• **TRY IT**
Extract every line of the material that holds the string "blob".

┌──

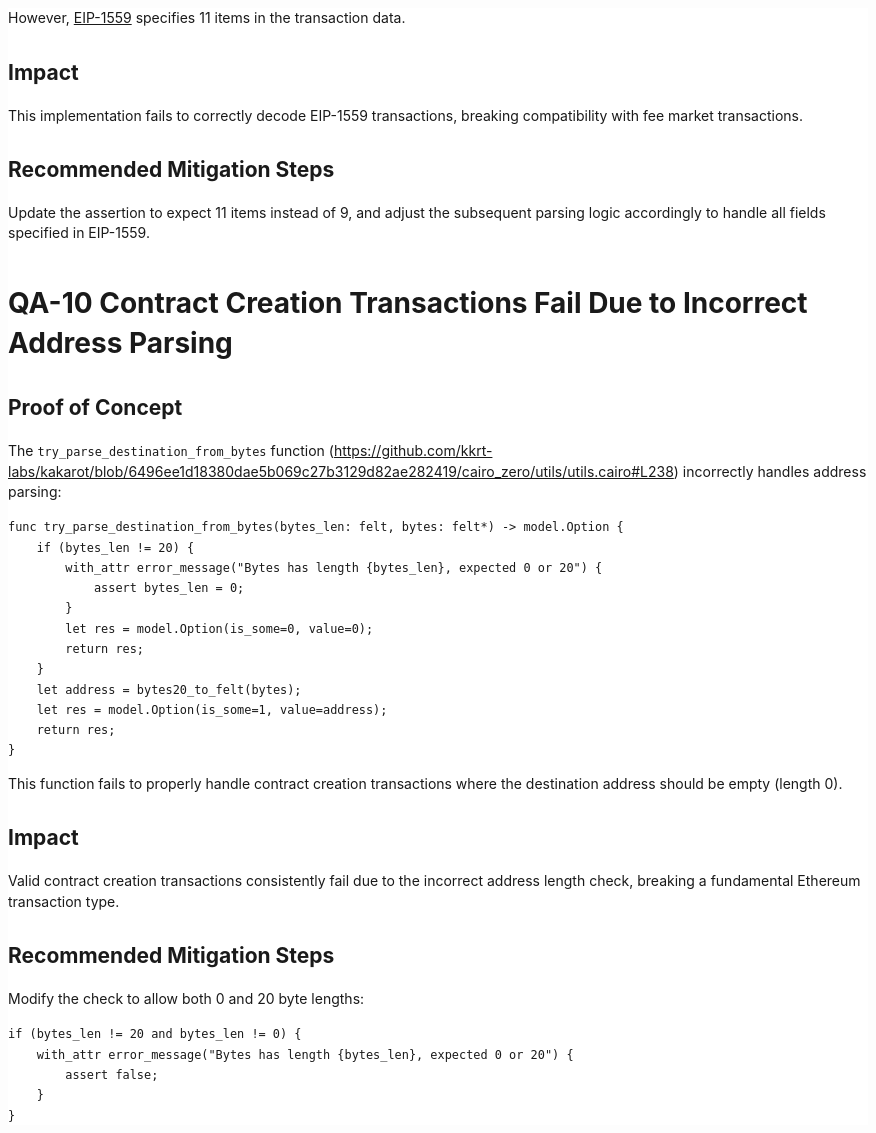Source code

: However, [EIP-1559](https://github.com/ethereum/EIPs/blob/master/EIPS/eip-1559.md#abstract) specifies 11 items in the transaction data.

## Impact

This implementation fails to correctly decode EIP-1559 transactions, breaking compatibility with fee market transactions.

## Recommended Mitigation Steps

Update the assertion to expect 11 items instead of 9, and adjust the subsequent parsing logic accordingly to handle all fields specified in EIP-1559.

# QA-10 Contract Creation Transactions Fail Due to Incorrect Address Parsing

## Proof of Concept

The `try_parse_destination_from_bytes` function (https://github.com/kkrt-labs/kakarot/blob/6496ee1d18380dae5b069c27b3129d82ae282419/cairo_zero/utils/utils.cairo#L238) incorrectly handles address parsing:

```cairo
func try_parse_destination_from_bytes(bytes_len: felt, bytes: felt*) -> model.Option {
    if (bytes_len != 20) {
        with_attr error_message("Bytes has length {bytes_len}, expected 0 or 20") {
            assert bytes_len = 0;
        }
        let res = model.Option(is_some=0, value=0);
        return res;
    }
    let address = bytes20_to_felt(bytes);
    let res = model.Option(is_some=1, value=address);
    return res;
}
```

This function fails to properly handle contract creation transactions where the destination address should be empty (length 0).

## Impact

Valid contract creation transactions consistently fail due to the incorrect address length check, breaking a fundamental Ethereum transaction type.

## Recommended Mitigation Steps

Modify the check to allow both 0 and 20 byte lengths:

```cairo
if (bytes_len != 20 and bytes_len != 0) {
    with_attr error_message("Bytes has length {bytes_len}, expected 0 or 20") {
        assert false;
    }
}
```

└──

• **TASK OUTPUT**
: However, [EIP-1559](https://github.com/ethereum/EIPs/blob/master/EIPS/eip-1559.md#abstract) specifies 11 items in the transaction data.
The `try_parse_destination_from_bytes` function (https://github.com/kkrt-labs/kakarot/blob/6496ee1d18380dae5b069c27b3129d82ae282419/cairo_zero/utils/utils.cairo#L238) incorrectly handles address parsing:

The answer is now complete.